### Exercise description
Restate the full listing precisely as written.

· · · · ·

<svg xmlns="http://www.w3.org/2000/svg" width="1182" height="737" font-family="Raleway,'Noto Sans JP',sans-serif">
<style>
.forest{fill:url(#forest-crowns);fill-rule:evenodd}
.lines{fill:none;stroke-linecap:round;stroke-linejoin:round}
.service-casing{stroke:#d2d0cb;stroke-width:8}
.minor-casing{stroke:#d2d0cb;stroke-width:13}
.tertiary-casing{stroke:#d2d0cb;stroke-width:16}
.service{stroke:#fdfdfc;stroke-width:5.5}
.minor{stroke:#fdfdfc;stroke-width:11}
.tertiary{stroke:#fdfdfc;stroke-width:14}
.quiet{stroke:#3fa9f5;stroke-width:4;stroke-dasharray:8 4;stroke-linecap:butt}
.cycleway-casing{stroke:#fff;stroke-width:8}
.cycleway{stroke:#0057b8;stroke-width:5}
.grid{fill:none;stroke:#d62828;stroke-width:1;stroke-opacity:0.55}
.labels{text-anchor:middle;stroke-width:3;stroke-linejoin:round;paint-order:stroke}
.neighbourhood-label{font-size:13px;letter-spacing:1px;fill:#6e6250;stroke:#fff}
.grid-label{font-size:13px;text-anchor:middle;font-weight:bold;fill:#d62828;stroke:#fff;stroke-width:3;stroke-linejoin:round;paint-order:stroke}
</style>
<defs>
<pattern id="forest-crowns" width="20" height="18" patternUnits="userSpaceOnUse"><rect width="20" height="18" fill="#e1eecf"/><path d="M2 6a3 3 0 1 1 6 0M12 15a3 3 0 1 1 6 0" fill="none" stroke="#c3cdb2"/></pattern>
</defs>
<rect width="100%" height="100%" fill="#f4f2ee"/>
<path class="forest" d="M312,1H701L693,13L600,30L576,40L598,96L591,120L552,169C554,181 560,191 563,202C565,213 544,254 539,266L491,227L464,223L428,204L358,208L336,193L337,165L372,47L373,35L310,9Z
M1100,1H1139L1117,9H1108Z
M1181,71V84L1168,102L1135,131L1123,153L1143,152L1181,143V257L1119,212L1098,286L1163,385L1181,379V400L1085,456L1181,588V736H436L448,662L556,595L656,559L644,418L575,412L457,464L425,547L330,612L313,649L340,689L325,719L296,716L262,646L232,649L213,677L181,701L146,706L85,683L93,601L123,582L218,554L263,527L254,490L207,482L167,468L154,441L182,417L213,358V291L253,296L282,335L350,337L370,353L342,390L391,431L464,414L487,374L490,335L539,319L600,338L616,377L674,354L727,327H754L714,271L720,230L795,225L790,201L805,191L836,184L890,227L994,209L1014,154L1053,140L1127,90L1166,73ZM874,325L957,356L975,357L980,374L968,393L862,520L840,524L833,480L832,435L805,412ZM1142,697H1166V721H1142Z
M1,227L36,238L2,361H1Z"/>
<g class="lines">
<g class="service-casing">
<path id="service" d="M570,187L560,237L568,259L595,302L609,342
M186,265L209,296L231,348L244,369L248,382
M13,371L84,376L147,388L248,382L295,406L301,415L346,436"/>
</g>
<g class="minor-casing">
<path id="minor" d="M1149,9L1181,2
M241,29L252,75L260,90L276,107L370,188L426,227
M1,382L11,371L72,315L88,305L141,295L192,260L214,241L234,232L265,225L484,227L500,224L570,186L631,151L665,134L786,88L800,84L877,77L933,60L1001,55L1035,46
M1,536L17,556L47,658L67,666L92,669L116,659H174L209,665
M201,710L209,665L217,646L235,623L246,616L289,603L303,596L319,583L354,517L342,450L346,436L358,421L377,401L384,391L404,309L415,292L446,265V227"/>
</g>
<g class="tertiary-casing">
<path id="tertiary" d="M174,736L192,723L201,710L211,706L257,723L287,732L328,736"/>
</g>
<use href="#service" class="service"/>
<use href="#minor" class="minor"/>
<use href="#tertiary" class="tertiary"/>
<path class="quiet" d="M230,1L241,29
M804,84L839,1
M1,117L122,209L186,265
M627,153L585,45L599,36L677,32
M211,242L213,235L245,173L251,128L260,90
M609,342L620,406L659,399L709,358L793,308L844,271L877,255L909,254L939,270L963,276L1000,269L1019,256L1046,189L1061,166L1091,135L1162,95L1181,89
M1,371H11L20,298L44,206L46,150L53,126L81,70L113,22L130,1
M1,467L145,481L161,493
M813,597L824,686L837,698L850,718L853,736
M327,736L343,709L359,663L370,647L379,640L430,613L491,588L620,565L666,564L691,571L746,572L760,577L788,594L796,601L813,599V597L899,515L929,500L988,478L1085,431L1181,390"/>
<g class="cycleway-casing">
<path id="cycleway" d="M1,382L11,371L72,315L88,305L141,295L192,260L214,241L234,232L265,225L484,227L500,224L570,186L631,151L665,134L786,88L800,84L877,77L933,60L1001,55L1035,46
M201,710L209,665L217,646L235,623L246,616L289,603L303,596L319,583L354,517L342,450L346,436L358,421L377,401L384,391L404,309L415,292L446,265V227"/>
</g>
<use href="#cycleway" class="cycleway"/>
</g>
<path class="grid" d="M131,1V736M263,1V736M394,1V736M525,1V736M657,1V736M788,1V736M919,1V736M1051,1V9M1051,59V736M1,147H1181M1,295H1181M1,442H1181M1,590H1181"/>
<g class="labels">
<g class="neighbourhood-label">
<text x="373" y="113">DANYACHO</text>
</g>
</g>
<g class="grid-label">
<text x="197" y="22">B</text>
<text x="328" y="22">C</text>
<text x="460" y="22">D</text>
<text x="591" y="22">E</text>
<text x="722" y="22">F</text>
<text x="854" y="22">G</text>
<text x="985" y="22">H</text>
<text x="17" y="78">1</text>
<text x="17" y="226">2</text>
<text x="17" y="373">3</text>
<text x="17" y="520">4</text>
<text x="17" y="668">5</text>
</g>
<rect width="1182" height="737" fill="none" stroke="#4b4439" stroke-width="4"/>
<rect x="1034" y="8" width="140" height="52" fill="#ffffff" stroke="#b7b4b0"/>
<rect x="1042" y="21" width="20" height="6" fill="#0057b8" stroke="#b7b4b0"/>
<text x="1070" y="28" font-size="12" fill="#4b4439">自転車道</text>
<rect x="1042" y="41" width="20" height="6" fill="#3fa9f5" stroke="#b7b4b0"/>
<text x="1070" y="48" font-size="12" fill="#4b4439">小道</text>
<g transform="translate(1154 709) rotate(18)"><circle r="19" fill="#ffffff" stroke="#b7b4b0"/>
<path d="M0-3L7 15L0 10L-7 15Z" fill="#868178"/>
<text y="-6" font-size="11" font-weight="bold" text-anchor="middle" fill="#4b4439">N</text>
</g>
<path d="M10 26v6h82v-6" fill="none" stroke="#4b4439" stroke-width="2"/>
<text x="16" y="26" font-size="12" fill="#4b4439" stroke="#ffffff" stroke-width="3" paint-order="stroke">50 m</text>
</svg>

· · · · ·

### Task result
<svg xmlns="http://www.w3.org/2000/svg" width="1182" height="737" font-family="Raleway,'Noto Sans JP',sans-serif">
<style>
.forest{fill:url(#forest-crowns);fill-rule:evenodd}
.lines{fill:none;stroke-linecap:round;stroke-linejoin:round}
.service-casing{stroke:#d2d0cb;stroke-width:8}
.minor-casing{stroke:#d2d0cb;stroke-width:13}
.tertiary-casing{stroke:#d2d0cb;stroke-width:16}
.service{stroke:#fdfdfc;stroke-width:5.5}
.minor{stroke:#fdfdfc;stroke-width:11}
.tertiary{stroke:#fdfdfc;stroke-width:14}
.quiet{stroke:#3fa9f5;stroke-width:4;stroke-dasharray:8 4;stroke-linecap:butt}
.cycleway-casing{stroke:#fff;stroke-width:8}
.cycleway{stroke:#0057b8;stroke-width:5}
.grid{fill:none;stroke:#d62828;stroke-width:1;stroke-opacity:0.55}
.labels{text-anchor:middle;stroke-width:3;stroke-linejoin:round;paint-order:stroke}
.neighbourhood-label{font-size:13px;letter-spacing:1px;fill:#6e6250;stroke:#fff}
.grid-label{font-size:13px;text-anchor:middle;font-weight:bold;fill:#d62828;stroke:#fff;stroke-width:3;stroke-linejoin:round;paint-order:stroke}
</style>
<defs>
<pattern id="forest-crowns" width="20" height="18" patternUnits="userSpaceOnUse"><rect width="20" height="18" fill="#e1eecf"/><path d="M2 6a3 3 0 1 1 6 0M12 15a3 3 0 1 1 6 0" fill="none" stroke="#c3cdb2"/></pattern>
</defs>
<rect width="100%" height="100%" fill="#f4f2ee"/>
<path class="forest" d="M312,1H701L693,13L600,30L576,40L598,96L591,120L552,169C554,181 560,191 563,202C565,213 544,254 539,266L491,227L464,223L428,204L358,208L336,193L337,165L372,47L373,35L310,9Z
M1100,1H1139L1117,9H1108Z
M1181,71V84L1168,102L1135,131L1123,153L1143,152L1181,143V257L1119,212L1098,286L1163,385L1181,379V400L1085,456L1181,588V736H436L448,662L556,595L656,559L644,418L575,412L457,464L425,547L330,612L313,649L340,689L325,719L296,716L262,646L232,649L213,677L181,701L146,706L85,683L93,601L123,582L218,554L263,527L254,490L207,482L167,468L154,441L182,417L213,358V291L253,296L282,335L350,337L370,353L342,390L391,431L464,414L487,374L490,335L539,319L600,338L616,377L674,354L727,327H754L714,271L720,230L795,225L790,201L805,191L836,184L890,227L994,209L1014,154L1053,140L1127,90L1166,73ZM874,325L957,356L975,357L980,374L968,393L862,520L840,524L833,480L832,435L805,412ZM1142,697H1166V721H1142Z
M1,227L36,238L2,361H1Z"/>
<g class="lines">
<g class="service-casing">
<path id="service" d="M570,187L560,237L568,259L595,302L609,342
M186,265L209,296L231,348L244,369L248,382
M13,371L84,376L147,388L248,382L295,406L301,415L346,436"/>
</g>
<g class="minor-casing">
<path id="minor" d="M1149,9L1181,2
M241,29L252,75L260,90L276,107L370,188L426,227
M1,382L11,371L72,315L88,305L141,295L192,260L214,241L234,232L265,225L484,227L500,224L570,186L631,151L665,134L786,88L800,84L877,77L933,60L1001,55L1035,46
M1,536L17,556L47,658L67,666L92,669L116,659H174L209,665
M201,710L209,665L217,646L235,623L246,616L289,603L303,596L319,583L354,517L342,450L346,436L358,421L377,401L384,391L404,309L415,292L446,265V227"/>
</g>
<g class="tertiary-casing">
<path id="tertiary" d="M174,736L192,723L201,710L211,706L257,723L287,732L328,736"/>
</g>
<use href="#service" class="service"/>
<use href="#minor" class="minor"/>
<use href="#tertiary" class="tertiary"/>
<path class="quiet" d="M230,1L241,29
M804,84L839,1
M1,117L122,209L186,265
M627,153L585,45L599,36L677,32
M211,242L213,235L245,173L251,128L260,90
M609,342L620,406L659,399L709,358L793,308L844,271L877,255L909,254L939,270L963,276L1000,269L1019,256L1046,189L1061,166L1091,135L1162,95L1181,89
M1,371H11L20,298L44,206L46,150L53,126L81,70L113,22L130,1
M1,467L145,481L161,493
M813,597L824,686L837,698L850,718L853,736
M327,736L343,709L359,663L370,647L379,640L430,613L491,588L620,565L666,564L691,571L746,572L760,577L788,594L796,601L813,599V597L899,515L929,500L988,478L1085,431L1181,390"/>
<g class="cycleway-casing">
<path id="cycleway" d="M1,382L11,371L72,315L88,305L141,295L192,260L214,241L234,232L265,225L484,227L500,224L570,186L631,151L665,134L786,88L800,84L877,77L933,60L1001,55L1035,46
M201,710L209,665L217,646L235,623L246,616L289,603L303,596L319,583L354,517L342,450L346,436L358,421L377,401L384,391L404,309L415,292L446,265V227"/>
</g>
<use href="#cycleway" class="cycleway"/>
</g>
<path class="grid" d="M131,1V736M263,1V736M394,1V736M525,1V736M657,1V736M788,1V736M919,1V736M1051,1V9M1051,59V736M1,147H1181M1,295H1181M1,442H1181M1,590H1181"/>
<g class="labels">
<g class="neighbourhood-label">
<text x="373" y="113">DANYACHO</text>
</g>
</g>
<g class="grid-label">
<text x="197" y="22">B</text>
<text x="328" y="22">C</text>
<text x="460" y="22">D</text>
<text x="591" y="22">E</text>
<text x="722" y="22">F</text>
<text x="854" y="22">G</text>
<text x="985" y="22">H</text>
<text x="17" y="78">1</text>
<text x="17" y="226">2</text>
<text x="17" y="373">3</text>
<text x="17" y="520">4</text>
<text x="17" y="668">5</text>
</g>
<rect width="1182" height="737" fill="none" stroke="#4b4439" stroke-width="4"/>
<rect x="1034" y="8" width="140" height="52" fill="#ffffff" stroke="#b7b4b0"/>
<rect x="1042" y="21" width="20" height="6" fill="#0057b8" stroke="#b7b4b0"/>
<text x="1070" y="28" font-size="12" fill="#4b4439">自転車道</text>
<rect x="1042" y="41" width="20" height="6" fill="#3fa9f5" stroke="#b7b4b0"/>
<text x="1070" y="48" font-size="12" fill="#4b4439">小道</text>
<g transform="translate(1154 709) rotate(18)"><circle r="19" fill="#ffffff" stroke="#b7b4b0"/>
<path d="M0-3L7 15L0 10L-7 15Z" fill="#868178"/>
<text y="-6" font-size="11" font-weight="bold" text-anchor="middle" fill="#4b4439">N</text>
</g>
<path d="M10 26v6h82v-6" fill="none" stroke="#4b4439" stroke-width="2"/>
<text x="16" y="26" font-size="12" fill="#4b4439" stroke="#ffffff" stroke-width="3" paint-order="stroke">50 m</text>
</svg>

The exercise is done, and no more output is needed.